▶ _PROBLEM DESCRIPTION_
The output must match the entries below exactly, with pictures removed.

Saved data entries:
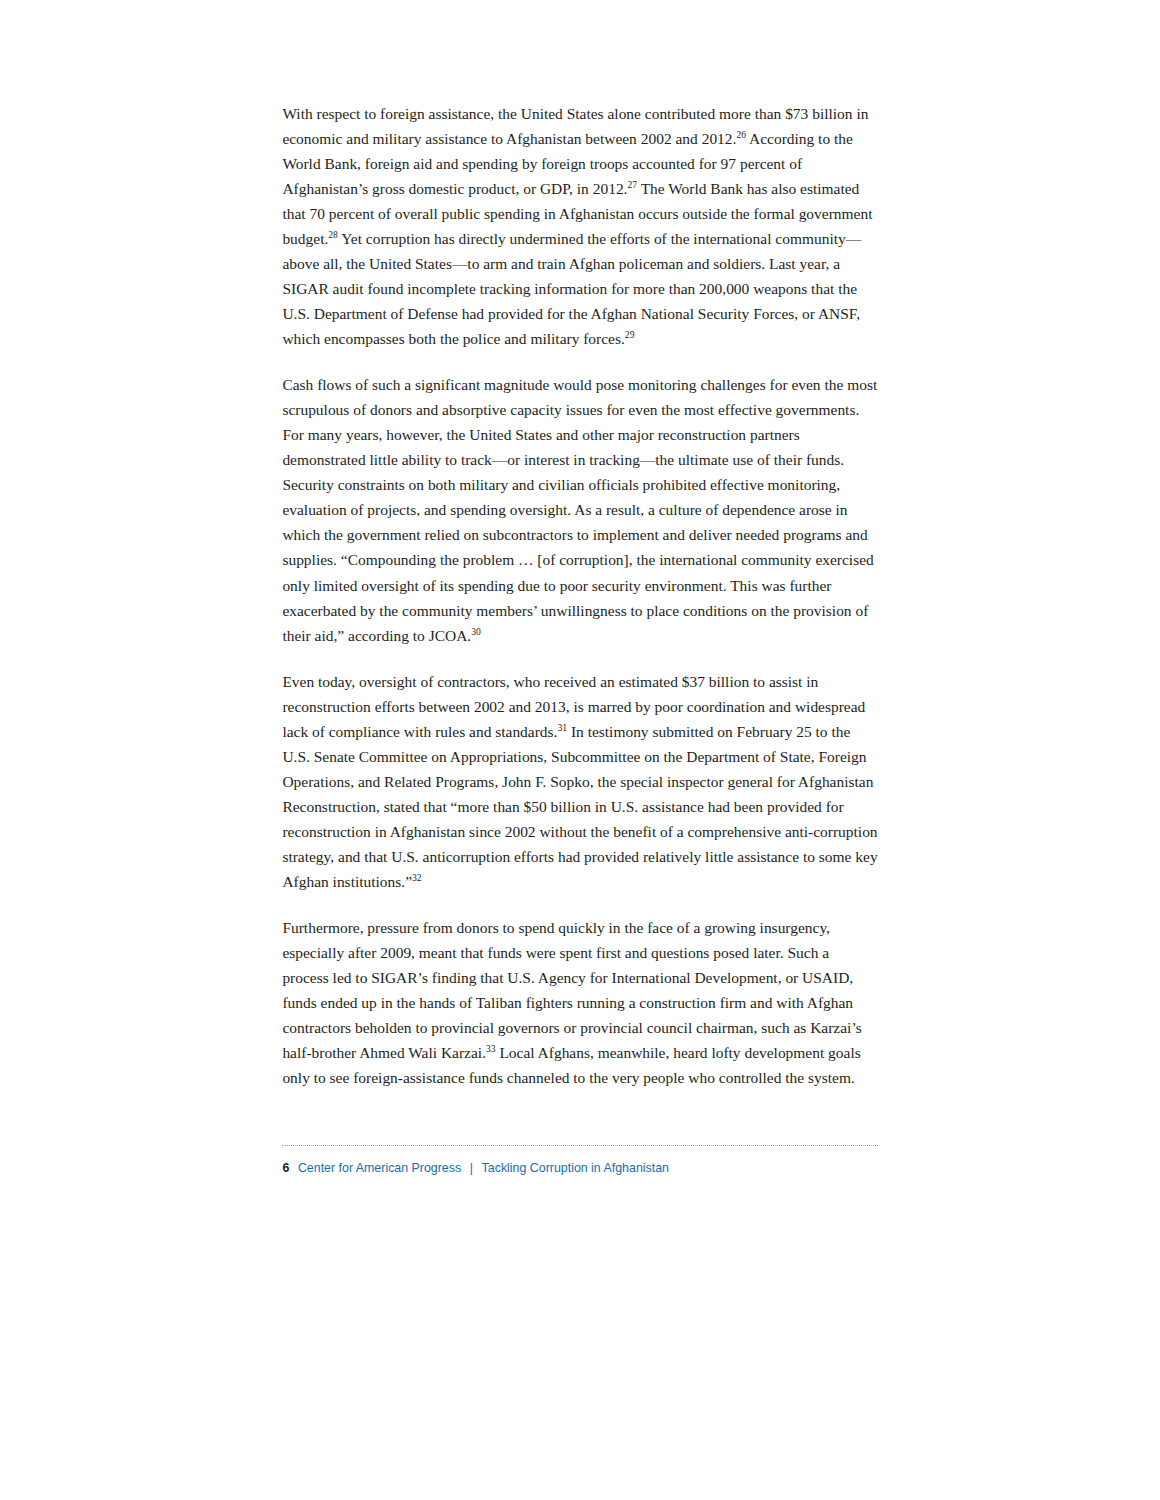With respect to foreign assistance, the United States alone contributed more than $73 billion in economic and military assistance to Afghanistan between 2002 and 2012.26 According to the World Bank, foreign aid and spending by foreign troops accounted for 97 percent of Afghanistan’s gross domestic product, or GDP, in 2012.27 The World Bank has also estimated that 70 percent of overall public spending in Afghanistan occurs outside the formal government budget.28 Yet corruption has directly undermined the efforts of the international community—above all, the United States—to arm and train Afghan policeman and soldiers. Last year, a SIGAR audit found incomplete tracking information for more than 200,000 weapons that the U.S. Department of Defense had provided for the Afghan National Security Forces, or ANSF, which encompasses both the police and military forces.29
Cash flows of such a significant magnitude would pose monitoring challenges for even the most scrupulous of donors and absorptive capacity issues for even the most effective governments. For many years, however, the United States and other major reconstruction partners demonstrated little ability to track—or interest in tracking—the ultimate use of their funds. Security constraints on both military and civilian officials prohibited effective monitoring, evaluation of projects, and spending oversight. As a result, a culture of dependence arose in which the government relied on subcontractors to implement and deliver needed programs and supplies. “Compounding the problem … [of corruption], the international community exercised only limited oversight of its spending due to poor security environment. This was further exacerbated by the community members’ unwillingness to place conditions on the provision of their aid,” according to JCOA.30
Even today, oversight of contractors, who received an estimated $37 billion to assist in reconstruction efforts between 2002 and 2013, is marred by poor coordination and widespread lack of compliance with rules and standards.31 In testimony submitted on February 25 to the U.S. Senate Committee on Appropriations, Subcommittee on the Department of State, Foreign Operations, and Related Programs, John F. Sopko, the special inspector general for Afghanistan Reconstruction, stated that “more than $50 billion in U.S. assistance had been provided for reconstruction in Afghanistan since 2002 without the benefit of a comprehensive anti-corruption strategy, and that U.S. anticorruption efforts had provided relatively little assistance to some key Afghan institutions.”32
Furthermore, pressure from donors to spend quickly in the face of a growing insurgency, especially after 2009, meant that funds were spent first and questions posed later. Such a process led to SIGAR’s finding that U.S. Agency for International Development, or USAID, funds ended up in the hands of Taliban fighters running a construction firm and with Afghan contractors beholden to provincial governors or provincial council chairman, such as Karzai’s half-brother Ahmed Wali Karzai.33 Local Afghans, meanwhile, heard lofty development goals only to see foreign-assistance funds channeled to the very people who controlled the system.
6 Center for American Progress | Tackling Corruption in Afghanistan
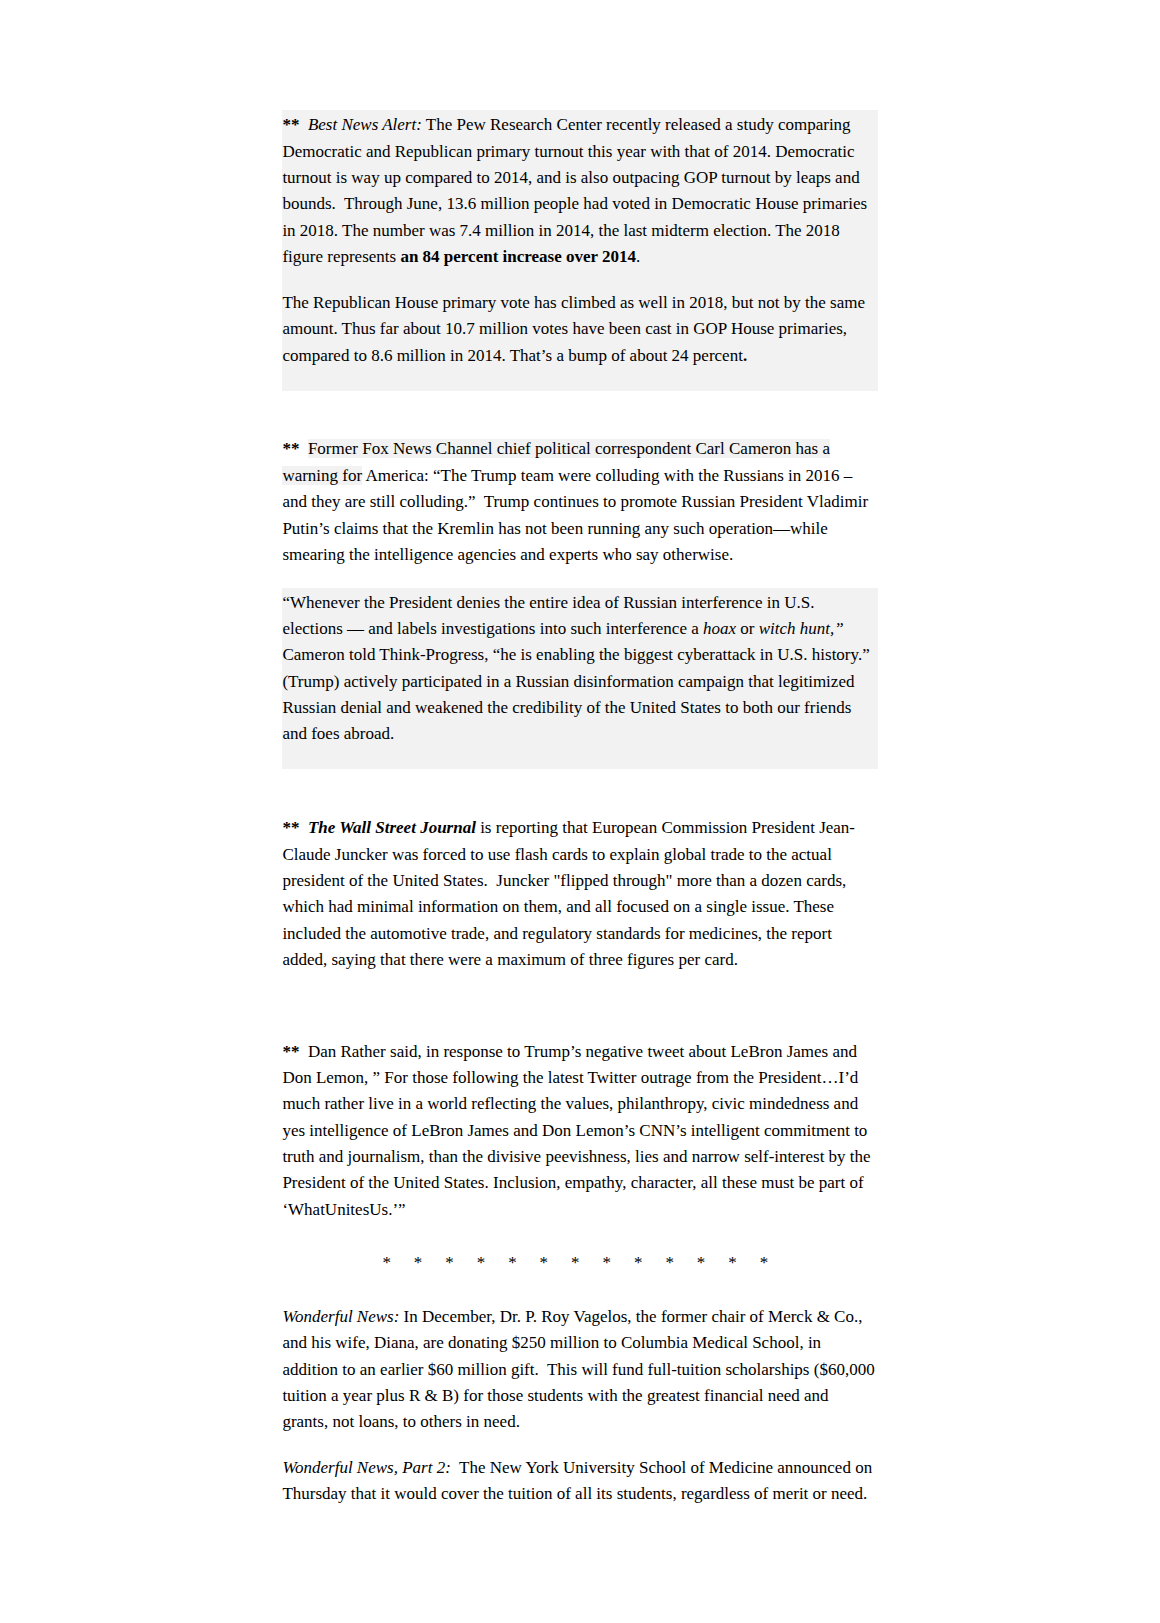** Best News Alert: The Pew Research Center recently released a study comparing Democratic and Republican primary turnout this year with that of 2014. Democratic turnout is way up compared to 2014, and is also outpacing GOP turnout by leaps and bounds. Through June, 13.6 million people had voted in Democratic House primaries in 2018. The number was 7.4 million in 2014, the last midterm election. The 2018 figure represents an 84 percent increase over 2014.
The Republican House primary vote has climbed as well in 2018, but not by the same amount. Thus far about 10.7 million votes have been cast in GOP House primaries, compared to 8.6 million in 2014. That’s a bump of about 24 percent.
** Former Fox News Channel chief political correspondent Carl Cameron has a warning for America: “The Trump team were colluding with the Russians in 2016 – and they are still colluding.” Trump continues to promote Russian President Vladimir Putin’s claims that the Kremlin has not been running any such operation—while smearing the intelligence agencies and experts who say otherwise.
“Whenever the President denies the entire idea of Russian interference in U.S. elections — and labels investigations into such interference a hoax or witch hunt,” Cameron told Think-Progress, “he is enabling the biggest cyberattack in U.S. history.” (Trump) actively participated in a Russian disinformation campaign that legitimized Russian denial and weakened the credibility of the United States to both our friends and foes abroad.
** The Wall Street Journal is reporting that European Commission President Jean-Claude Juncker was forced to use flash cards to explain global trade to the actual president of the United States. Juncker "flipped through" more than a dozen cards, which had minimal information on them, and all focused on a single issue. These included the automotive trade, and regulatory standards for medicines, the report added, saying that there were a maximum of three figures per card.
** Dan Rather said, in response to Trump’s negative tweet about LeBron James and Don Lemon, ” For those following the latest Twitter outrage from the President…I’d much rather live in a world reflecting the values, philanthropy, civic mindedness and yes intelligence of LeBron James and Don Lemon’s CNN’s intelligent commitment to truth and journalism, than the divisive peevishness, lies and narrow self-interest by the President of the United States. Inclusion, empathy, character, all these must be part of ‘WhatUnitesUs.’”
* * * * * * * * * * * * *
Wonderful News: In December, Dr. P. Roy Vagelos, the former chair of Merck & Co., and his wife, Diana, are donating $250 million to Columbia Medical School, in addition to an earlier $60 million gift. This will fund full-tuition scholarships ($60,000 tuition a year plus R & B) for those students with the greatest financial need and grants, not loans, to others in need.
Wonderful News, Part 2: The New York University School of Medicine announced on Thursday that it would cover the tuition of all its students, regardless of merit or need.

▶ _FINISHED TASK_
With respect to foreign assistance, the United States alone contributed more than $73 billion in economic and military assistance to Afghanistan between 2002 and 2012.26 According to the World Bank, foreign aid and spending by foreign troops accounted for 97 percent of Afghanistan’s gross domestic product, or GDP, in 2012.27 The World Bank has also estimated that 70 percent of overall public spending in Afghanistan occurs outside the formal government budget.28 Yet corruption has directly undermined the efforts of the international community—above all, the United States—to arm and train Afghan policeman and soldiers. Last year, a SIGAR audit found incomplete tracking information for more than 200,000 weapons that the U.S. Department of Defense had provided for the Afghan National Security Forces, or ANSF, which encompasses both the police and military forces.29
Cash flows of such a significant magnitude would pose monitoring challenges for even the most scrupulous of donors and absorptive capacity issues for even the most effective governments. For many years, however, the United States and other major reconstruction partners demonstrated little ability to track—or interest in tracking—the ultimate use of their funds. Security constraints on both military and civilian officials prohibited effective monitoring, evaluation of projects, and spending oversight. As a result, a culture of dependence arose in which the government relied on subcontractors to implement and deliver needed programs and supplies. “Compounding the problem … [of corruption], the international community exercised only limited oversight of its spending due to poor security environment. This was further exacerbated by the community members’ unwillingness to place conditions on the provision of their aid,” according to JCOA.30
Even today, oversight of contractors, who received an estimated $37 billion to assist in reconstruction efforts between 2002 and 2013, is marred by poor coordination and widespread lack of compliance with rules and standards.31 In testimony submitted on February 25 to the U.S. Senate Committee on Appropriations, Subcommittee on the Department of State, Foreign Operations, and Related Programs, John F. Sopko, the special inspector general for Afghanistan Reconstruction, stated that “more than $50 billion in U.S. assistance had been provided for reconstruction in Afghanistan since 2002 without the benefit of a comprehensive anti-corruption strategy, and that U.S. anticorruption efforts had provided relatively little assistance to some key Afghan institutions.”32
Furthermore, pressure from donors to spend quickly in the face of a growing insurgency, especially after 2009, meant that funds were spent first and questions posed later. Such a process led to SIGAR’s finding that U.S. Agency for International Development, or USAID, funds ended up in the hands of Taliban fighters running a construction firm and with Afghan contractors beholden to provincial governors or provincial council chairman, such as Karzai’s half-brother Ahmed Wali Karzai.33 Local Afghans, meanwhile, heard lofty development goals only to see foreign-assistance funds channeled to the very people who controlled the system.
6 Center for American Progress | Tackling Corruption in Afghanistan
** Best News Alert: The Pew Research Center recently released a study comparing Democratic and Republican primary turnout this year with that of 2014. Democratic turnout is way up compared to 2014, and is also outpacing GOP turnout by leaps and bounds. Through June, 13.6 million people had voted in Democratic House primaries in 2018. The number was 7.4 million in 2014, the last midterm election. The 2018 figure represents an 84 percent increase over 2014.
The Republican House primary vote has climbed as well in 2018, but not by the same amount. Thus far about 10.7 million votes have been cast in GOP House primaries, compared to 8.6 million in 2014. That’s a bump of about 24 percent.
** Former Fox News Channel chief political correspondent Carl Cameron has a warning for America: “The Trump team were colluding with the Russians in 2016 – and they are still colluding.” Trump continues to promote Russian President Vladimir Putin’s claims that the Kremlin has not been running any such operation—while smearing the intelligence agencies and experts who say otherwise.
“Whenever the President denies the entire idea of Russian interference in U.S. elections — and labels investigations into such interference a hoax or witch hunt,” Cameron told Think-Progress, “he is enabling the biggest cyberattack in U.S. history.” (Trump) actively participated in a Russian disinformation campaign that legitimized Russian denial and weakened the credibility of the United States to both our friends and foes abroad.
** The Wall Street Journal is reporting that European Commission President Jean-Claude Juncker was forced to use flash cards to explain global trade to the actual president of the United States. Juncker "flipped through" more than a dozen cards, which had minimal information on them, and all focused on a single issue. These included the automotive trade, and regulatory standards for medicines, the report added, saying that there were a maximum of three figures per card.
** Dan Rather said, in response to Trump’s negative tweet about LeBron James and Don Lemon, ” For those following the latest Twitter outrage from the President…I’d much rather live in a world reflecting the values, philanthropy, civic mindedness and yes intelligence of LeBron James and Don Lemon’s CNN’s intelligent commitment to truth and journalism, than the divisive peevishness, lies and narrow self-interest by the President of the United States. Inclusion, empathy, character, all these must be part of ‘WhatUnitesUs.’”
* * * * * * * * * * * * *
Wonderful News: In December, Dr. P. Roy Vagelos, the former chair of Merck & Co., and his wife, Diana, are donating $250 million to Columbia Medical School, in addition to an earlier $60 million gift. This will fund full-tuition scholarships ($60,000 tuition a year plus R & B) for those students with the greatest financial need and grants, not loans, to others in need.
Wonderful News, Part 2: The New York University School of Medicine announced on Thursday that it would cover the tuition of all its students, regardless of merit or need.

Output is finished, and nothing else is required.